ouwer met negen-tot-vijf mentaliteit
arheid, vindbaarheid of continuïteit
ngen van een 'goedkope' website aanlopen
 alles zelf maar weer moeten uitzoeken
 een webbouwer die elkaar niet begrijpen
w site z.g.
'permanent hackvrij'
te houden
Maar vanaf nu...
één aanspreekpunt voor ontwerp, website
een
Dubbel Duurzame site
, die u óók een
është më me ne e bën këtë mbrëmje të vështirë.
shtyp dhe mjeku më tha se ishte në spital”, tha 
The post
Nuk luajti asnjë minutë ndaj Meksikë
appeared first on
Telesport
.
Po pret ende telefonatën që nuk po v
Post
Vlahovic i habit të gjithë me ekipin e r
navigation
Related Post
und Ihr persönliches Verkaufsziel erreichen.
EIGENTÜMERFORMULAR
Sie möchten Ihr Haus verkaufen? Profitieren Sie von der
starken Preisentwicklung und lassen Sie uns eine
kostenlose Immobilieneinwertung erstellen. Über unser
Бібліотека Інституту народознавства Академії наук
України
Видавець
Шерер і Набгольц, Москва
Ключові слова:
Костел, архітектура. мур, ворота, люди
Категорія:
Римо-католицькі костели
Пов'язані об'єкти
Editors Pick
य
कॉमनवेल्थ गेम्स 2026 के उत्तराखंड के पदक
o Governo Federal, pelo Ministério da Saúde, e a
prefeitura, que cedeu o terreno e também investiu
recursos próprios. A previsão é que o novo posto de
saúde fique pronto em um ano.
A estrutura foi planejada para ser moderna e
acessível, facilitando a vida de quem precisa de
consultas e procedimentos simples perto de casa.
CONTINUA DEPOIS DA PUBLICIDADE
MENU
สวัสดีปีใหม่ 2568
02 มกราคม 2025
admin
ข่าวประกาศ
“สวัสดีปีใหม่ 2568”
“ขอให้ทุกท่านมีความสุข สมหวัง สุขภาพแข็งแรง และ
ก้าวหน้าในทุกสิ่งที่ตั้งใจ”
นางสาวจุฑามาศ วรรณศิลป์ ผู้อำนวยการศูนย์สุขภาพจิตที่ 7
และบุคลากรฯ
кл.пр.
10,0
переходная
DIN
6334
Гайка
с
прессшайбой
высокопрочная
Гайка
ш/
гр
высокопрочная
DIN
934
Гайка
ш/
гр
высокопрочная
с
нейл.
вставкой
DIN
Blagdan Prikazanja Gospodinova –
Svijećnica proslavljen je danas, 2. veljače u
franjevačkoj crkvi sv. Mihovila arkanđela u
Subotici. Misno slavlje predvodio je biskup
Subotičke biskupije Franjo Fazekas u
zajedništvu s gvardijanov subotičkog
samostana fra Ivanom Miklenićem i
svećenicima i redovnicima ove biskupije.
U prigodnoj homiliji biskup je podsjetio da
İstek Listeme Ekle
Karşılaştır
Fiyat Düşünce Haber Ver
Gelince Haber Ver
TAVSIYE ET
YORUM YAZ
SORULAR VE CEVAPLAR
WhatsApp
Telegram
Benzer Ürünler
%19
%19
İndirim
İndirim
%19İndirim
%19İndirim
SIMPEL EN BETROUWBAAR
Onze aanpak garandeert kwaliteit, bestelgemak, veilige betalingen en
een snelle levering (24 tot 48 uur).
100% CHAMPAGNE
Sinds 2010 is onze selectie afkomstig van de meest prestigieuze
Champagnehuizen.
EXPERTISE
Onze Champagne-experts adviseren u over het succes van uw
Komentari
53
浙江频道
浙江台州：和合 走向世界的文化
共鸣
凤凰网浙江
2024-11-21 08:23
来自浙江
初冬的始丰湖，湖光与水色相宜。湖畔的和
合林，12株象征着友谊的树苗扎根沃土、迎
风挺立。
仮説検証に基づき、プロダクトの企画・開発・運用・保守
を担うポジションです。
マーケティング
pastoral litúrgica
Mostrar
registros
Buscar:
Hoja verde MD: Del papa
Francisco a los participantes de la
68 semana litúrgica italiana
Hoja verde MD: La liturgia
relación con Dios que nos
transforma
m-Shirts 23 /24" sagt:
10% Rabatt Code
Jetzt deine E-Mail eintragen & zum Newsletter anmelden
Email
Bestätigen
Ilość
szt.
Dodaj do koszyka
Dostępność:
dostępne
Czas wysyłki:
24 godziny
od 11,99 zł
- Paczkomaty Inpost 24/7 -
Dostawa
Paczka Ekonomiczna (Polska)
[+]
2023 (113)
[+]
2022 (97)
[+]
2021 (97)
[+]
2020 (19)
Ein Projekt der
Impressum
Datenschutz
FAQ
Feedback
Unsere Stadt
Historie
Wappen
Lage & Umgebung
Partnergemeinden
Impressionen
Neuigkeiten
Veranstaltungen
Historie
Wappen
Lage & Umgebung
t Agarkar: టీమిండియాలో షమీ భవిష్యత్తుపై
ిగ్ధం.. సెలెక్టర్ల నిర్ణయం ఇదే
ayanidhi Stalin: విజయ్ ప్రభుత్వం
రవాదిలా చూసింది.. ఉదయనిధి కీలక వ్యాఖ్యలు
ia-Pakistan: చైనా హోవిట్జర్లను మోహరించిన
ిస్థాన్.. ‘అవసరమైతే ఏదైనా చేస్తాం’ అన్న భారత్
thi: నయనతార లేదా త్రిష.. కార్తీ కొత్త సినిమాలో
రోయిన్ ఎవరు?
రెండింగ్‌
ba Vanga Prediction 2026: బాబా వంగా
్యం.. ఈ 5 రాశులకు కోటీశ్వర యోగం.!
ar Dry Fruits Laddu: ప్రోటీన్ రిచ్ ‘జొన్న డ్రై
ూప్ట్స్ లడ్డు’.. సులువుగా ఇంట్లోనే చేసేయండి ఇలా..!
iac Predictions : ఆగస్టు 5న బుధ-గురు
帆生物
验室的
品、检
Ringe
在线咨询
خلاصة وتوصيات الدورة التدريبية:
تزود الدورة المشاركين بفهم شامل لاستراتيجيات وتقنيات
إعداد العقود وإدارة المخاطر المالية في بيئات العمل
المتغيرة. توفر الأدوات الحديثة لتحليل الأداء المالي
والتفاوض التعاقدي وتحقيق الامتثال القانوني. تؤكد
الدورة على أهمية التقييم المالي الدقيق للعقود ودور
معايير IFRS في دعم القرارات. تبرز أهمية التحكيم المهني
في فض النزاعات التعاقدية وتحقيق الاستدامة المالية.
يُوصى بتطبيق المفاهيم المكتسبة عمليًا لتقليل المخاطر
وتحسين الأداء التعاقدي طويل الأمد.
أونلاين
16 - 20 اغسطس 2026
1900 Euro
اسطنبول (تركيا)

______

> **TASK STATEMENT**
Could the data above be set down exactly, in full?

> **ANSWER SECTION**
ouwer met negen-tot-vijf mentaliteit
arheid, vindbaarheid of continuïteit
ngen van een 'goedkope' website aanlopen
 alles zelf maar weer moeten uitzoeken
 een webbouwer die elkaar niet begrijpen
w site z.g.
'permanent hackvrij'
te houden
Maar vanaf nu...
één aanspreekpunt voor ontwerp, website
een
Dubbel Duurzame site
, die u óók een
është më me ne e bën këtë mbrëmje të vështirë.
shtyp dhe mjeku më tha se ishte në spital”, tha 
The post
Nuk luajti asnjë minutë ndaj Meksikë
appeared first on
Telesport
.
Po pret ende telefonatën që nuk po v
Post
Vlahovic i habit të gjithë me ekipin e r
navigation
Related Post
und Ihr persönliches Verkaufsziel erreichen.
EIGENTÜMERFORMULAR
Sie möchten Ihr Haus verkaufen? Profitieren Sie von der
starken Preisentwicklung und lassen Sie uns eine
kostenlose Immobilieneinwertung erstellen. Über unser
Бібліотека Інституту народознавства Академії наук
України
Видавець
Шерер і Набгольц, Москва
Ключові слова:
Костел, архітектура. мур, ворота, люди
Категорія:
Римо-католицькі костели
Пов'язані об'єкти
Editors Pick
य
कॉमनवेल्थ गेम्स 2026 के उत्तराखंड के पदक
o Governo Federal, pelo Ministério da Saúde, e a
prefeitura, que cedeu o terreno e também investiu
recursos próprios. A previsão é que o novo posto de
saúde fique pronto em um ano.
A estrutura foi planejada para ser moderna e
acessível, facilitando a vida de quem precisa de
consultas e procedimentos simples perto de casa.
CONTINUA DEPOIS DA PUBLICIDADE
MENU
สวัสดีปีใหม่ 2568
02 มกราคม 2025
admin
ข่าวประกาศ
“สวัสดีปีใหม่ 2568”
“ขอให้ทุกท่านมีความสุข สมหวัง สุขภาพแข็งแรง และ
ก้าวหน้าในทุกสิ่งที่ตั้งใจ”
นางสาวจุฑามาศ วรรณศิลป์ ผู้อำนวยการศูนย์สุขภาพจิตที่ 7
และบุคลากรฯ
кл.пр.
10,0
переходная
DIN
6334
Гайка
с
прессшайбой
высокопрочная
Гайка
ш/
гр
высокопрочная
DIN
934
Гайка
ш/
гр
высокопрочная
с
нейл.
вставкой
DIN
Blagdan Prikazanja Gospodinova –
Svijećnica proslavljen je danas, 2. veljače u
franjevačkoj crkvi sv. Mihovila arkanđela u
Subotici. Misno slavlje predvodio je biskup
Subotičke biskupije Franjo Fazekas u
zajedništvu s gvardijanov subotičkog
samostana fra Ivanom Miklenićem i
svećenicima i redovnicima ove biskupije.
U prigodnoj homiliji biskup je podsjetio da
İstek Listeme Ekle
Karşılaştır
Fiyat Düşünce Haber Ver
Gelince Haber Ver
TAVSIYE ET
YORUM YAZ
SORULAR VE CEVAPLAR
WhatsApp
Telegram
Benzer Ürünler
%19
%19
İndirim
İndirim
%19İndirim
%19İndirim
SIMPEL EN BETROUWBAAR
Onze aanpak garandeert kwaliteit, bestelgemak, veilige betalingen en
een snelle levering (24 tot 48 uur).
100% CHAMPAGNE
Sinds 2010 is onze selectie afkomstig van de meest prestigieuze
Champagnehuizen.
EXPERTISE
Onze Champagne-experts adviseren u over het succes van uw
Komentari
53
浙江频道
浙江台州：和合 走向世界的文化
共鸣
凤凰网浙江
2024-11-21 08:23
来自浙江
初冬的始丰湖，湖光与水色相宜。湖畔的和
合林，12株象征着友谊的树苗扎根沃土、迎
风挺立。
仮説検証に基づき、プロダクトの企画・開発・運用・保守
を担うポジションです。
マーケティング
pastoral litúrgica
Mostrar
registros
Buscar:
Hoja verde MD: Del papa
Francisco a los participantes de la
68 semana litúrgica italiana
Hoja verde MD: La liturgia
relación con Dios que nos
transforma
m-Shirts 23 /24" sagt:
10% Rabatt Code
Jetzt deine E-Mail eintragen & zum Newsletter anmelden
Email
Bestätigen
Ilość
szt.
Dodaj do koszyka
Dostępność:
dostępne
Czas wysyłki:
24 godziny
od 11,99 zł
- Paczkomaty Inpost 24/7 -
Dostawa
Paczka Ekonomiczna (Polska)
[+]
2023 (113)
[+]
2022 (97)
[+]
2021 (97)
[+]
2020 (19)
Ein Projekt der
Impressum
Datenschutz
FAQ
Feedback
Unsere Stadt
Historie
Wappen
Lage & Umgebung
Partnergemeinden
Impressionen
Neuigkeiten
Veranstaltungen
Historie
Wappen
Lage & Umgebung
t Agarkar: టీమిండియాలో షమీ భవిష్యత్తుపై
ిగ్ధం.. సెలెక్టర్ల నిర్ణయం ఇదే
ayanidhi Stalin: విజయ్ ప్రభుత్వం
రవాదిలా చూసింది.. ఉదయనిధి కీలక వ్యాఖ్యలు
ia-Pakistan: చైనా హోవిట్జర్లను మోహరించిన
ిస్థాన్.. ‘అవసరమైతే ఏదైనా చేస్తాం’ అన్న భారత్
thi: నయనతార లేదా త్రిష.. కార్తీ కొత్త సినిమాలో
రోయిన్ ఎవరు?
రెండింగ్‌
ba Vanga Prediction 2026: బాబా వంగా
్యం.. ఈ 5 రాశులకు కోటీశ్వర యోగం.!
ar Dry Fruits Laddu: ప్రోటీన్ రిచ్ ‘జొన్న డ్రై
ూప్ట్స్ లడ్డు’.. సులువుగా ఇంట్లోనే చేసేయండి ఇలా..!
iac Predictions : ఆగస్టు 5న బుధ-గురు
帆生物
验室的
品、检
Ringe
在线咨询
خلاصة وتوصيات الدورة التدريبية:
تزود الدورة المشاركين بفهم شامل لاستراتيجيات وتقنيات
إعداد العقود وإدارة المخاطر المالية في بيئات العمل
المتغيرة. توفر الأدوات الحديثة لتحليل الأداء المالي
والتفاوض التعاقدي وتحقيق الامتثال القانوني. تؤكد
الدورة على أهمية التقييم المالي الدقيق للعقود ودور
معايير IFRS في دعم القرارات. تبرز أهمية التحكيم المهني
في فض النزاعات التعاقدية وتحقيق الاستدامة المالية.
يُوصى بتطبيق المفاهيم المكتسبة عمليًا لتقليل المخاطر
وتحسين الأداء التعاقدي طويل الأمد.
أونلاين
16 - 20 اغسطس 2026
1900 Euro
اسطنبول (تركيا)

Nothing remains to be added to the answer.